■ TRY IT
Determine which lines of the records include the word "Info", and copy them.

------ SUPPLIED RECORDS

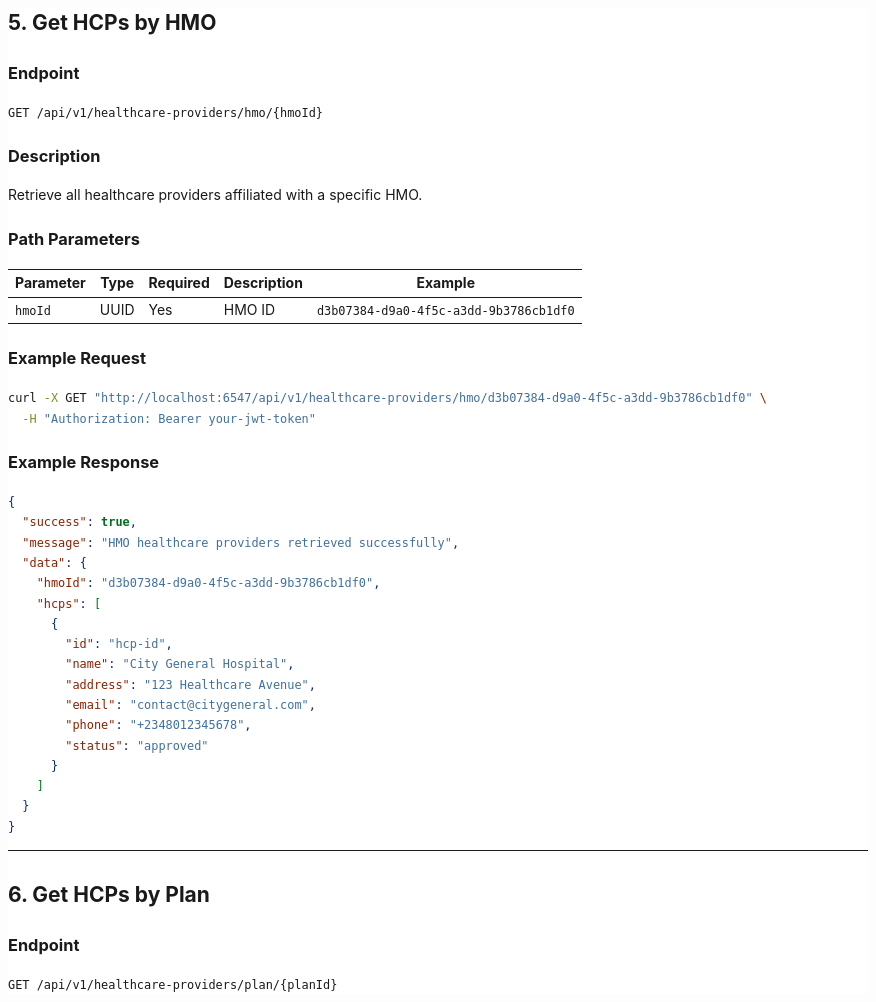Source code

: 
## 5. Get HCPs by HMO

### Endpoint
```
GET /api/v1/healthcare-providers/hmo/{hmoId}
```

### Description
Retrieve all healthcare providers affiliated with a specific HMO.

### Path Parameters
| Parameter | Type | Required | Description | Example |
|-----------|------|----------|-------------|---------|
| `hmoId` | UUID | Yes | HMO ID | `d3b07384-d9a0-4f5c-a3dd-9b3786cb1df0` |

### Example Request
```bash
curl -X GET "http://localhost:6547/api/v1/healthcare-providers/hmo/d3b07384-d9a0-4f5c-a3dd-9b3786cb1df0" \
  -H "Authorization: Bearer your-jwt-token"
```

### Example Response
```json
{
  "success": true,
  "message": "HMO healthcare providers retrieved successfully",
  "data": {
    "hmoId": "d3b07384-d9a0-4f5c-a3dd-9b3786cb1df0",
    "hcps": [
      {
        "id": "hcp-id",
        "name": "City General Hospital",
        "address": "123 Healthcare Avenue",
        "email": "contact@citygeneral.com",
        "phone": "+2348012345678",
        "status": "approved"
      }
    ]
  }
}
```

---

## 6. Get HCPs by Plan

### Endpoint
```
GET /api/v1/healthcare-providers/plan/{planId}
```
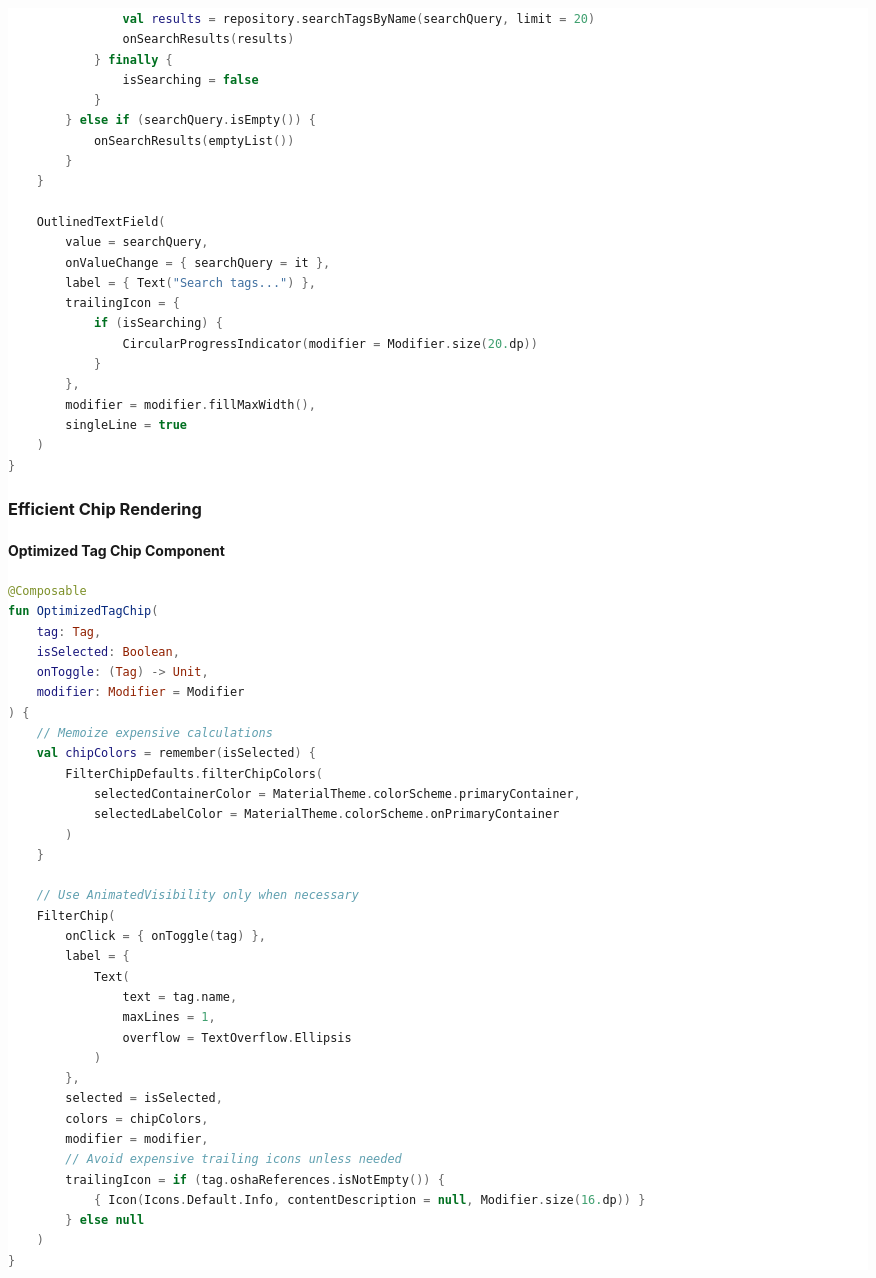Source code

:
 ```kotlin
                val results = repository.searchTagsByName(searchQuery, limit = 20)
                onSearchResults(results)
            } finally {
                isSearching = false
            }
        } else if (searchQuery.isEmpty()) {
            onSearchResults(emptyList())
        }
    }
    
    OutlinedTextField(
        value = searchQuery,
        onValueChange = { searchQuery = it },
        label = { Text("Search tags...") },
        trailingIcon = {
            if (isSearching) {
                CircularProgressIndicator(modifier = Modifier.size(20.dp))
            }
        },
        modifier = modifier.fillMaxWidth(),
        singleLine = true
    )
}
```

### Efficient Chip Rendering

#### Optimized Tag Chip Component
```kotlin
@Composable
fun OptimizedTagChip(
    tag: Tag,
    isSelected: Boolean,
    onToggle: (Tag) -> Unit,
    modifier: Modifier = Modifier
) {
    // Memoize expensive calculations
    val chipColors = remember(isSelected) {
        FilterChipDefaults.filterChipColors(
            selectedContainerColor = MaterialTheme.colorScheme.primaryContainer,
            selectedLabelColor = MaterialTheme.colorScheme.onPrimaryContainer
        )
    }
    
    // Use AnimatedVisibility only when necessary
    FilterChip(
        onClick = { onToggle(tag) },
        label = { 
            Text(
                text = tag.name,
                maxLines = 1,
                overflow = TextOverflow.Ellipsis
            )
        },
        selected = isSelected,
        colors = chipColors,
        modifier = modifier,
        // Avoid expensive trailing icons unless needed
        trailingIcon = if (tag.oshaReferences.isNotEmpty()) {
            { Icon(Icons.Default.Info, contentDescription = null, Modifier.size(16.dp)) }
        } else null
    )
}
```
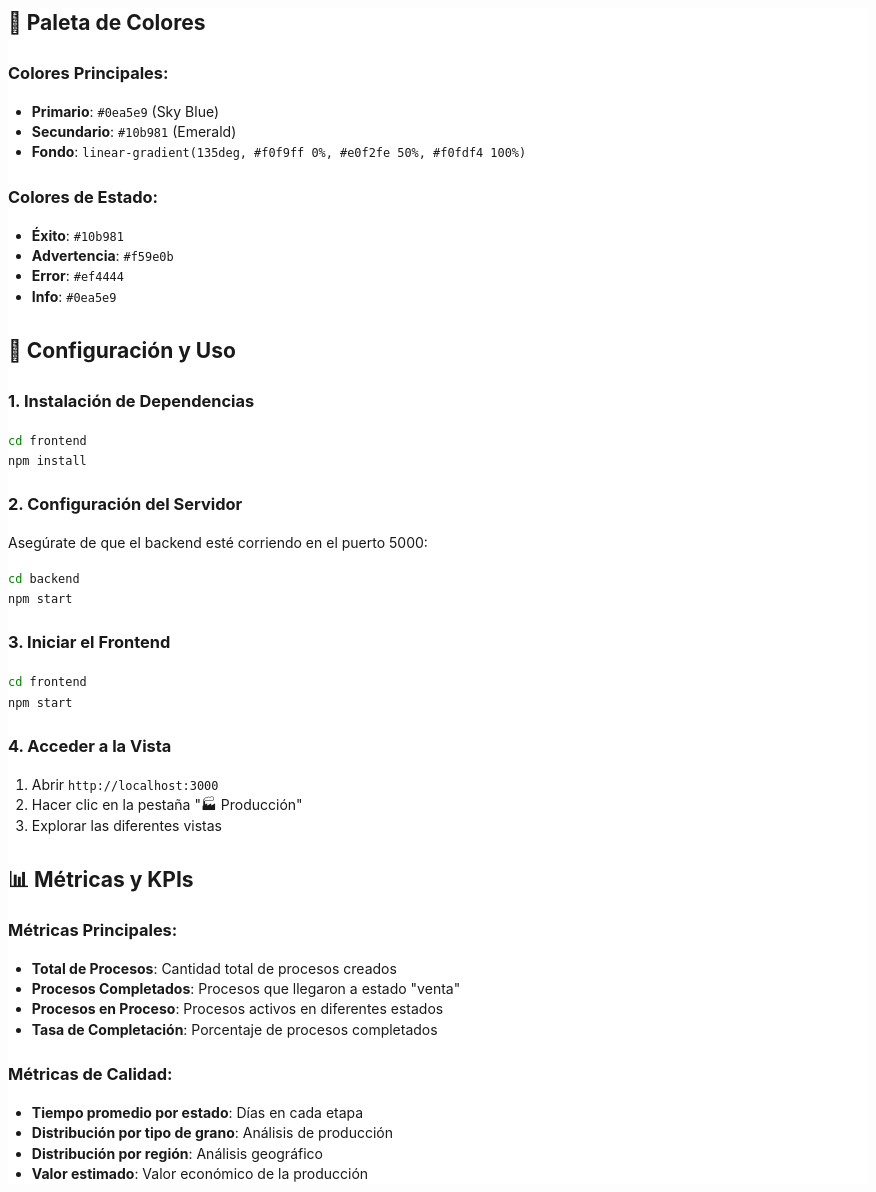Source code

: ## 🎨 Paleta de Colores

### **Colores Principales:**
- **Primario**: `#0ea5e9` (Sky Blue)
- **Secundario**: `#10b981` (Emerald)
- **Fondo**: `linear-gradient(135deg, #f0f9ff 0%, #e0f2fe 50%, #f0fdf4 100%)`

### **Colores de Estado:**
- **Éxito**: `#10b981`
- **Advertencia**: `#f59e0b`
- **Error**: `#ef4444`
- **Info**: `#0ea5e9`

## 🔧 Configuración y Uso

### **1. Instalación de Dependencias**
```bash
cd frontend
npm install
```

### **2. Configuración del Servidor**
Asegúrate de que el backend esté corriendo en el puerto 5000:
```bash
cd backend
npm start
```

### **3. Iniciar el Frontend**
```bash
cd frontend
npm start
```

### **4. Acceder a la Vista**
1. Abrir `http://localhost:3000`
2. Hacer clic en la pestaña "🏭 Producción"
3. Explorar las diferentes vistas

## 📊 Métricas y KPIs

### **Métricas Principales:**
- **Total de Procesos**: Cantidad total de procesos creados
- **Procesos Completados**: Procesos que llegaron a estado "venta"
- **Procesos en Proceso**: Procesos activos en diferentes estados
- **Tasa de Completación**: Porcentaje de procesos completados

### **Métricas de Calidad:**
- **Tiempo promedio por estado**: Días en cada etapa
- **Distribución por tipo de grano**: Análisis de producción
- **Distribución por región**: Análisis geográfico
- **Valor estimado**: Valor económico de la producción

------------

■ OUTPUT BELOW
            { Icon(Icons.Default.Info, contentDescription = null, Modifier.size(16.dp)) }
- **Info**: `#0ea5e9`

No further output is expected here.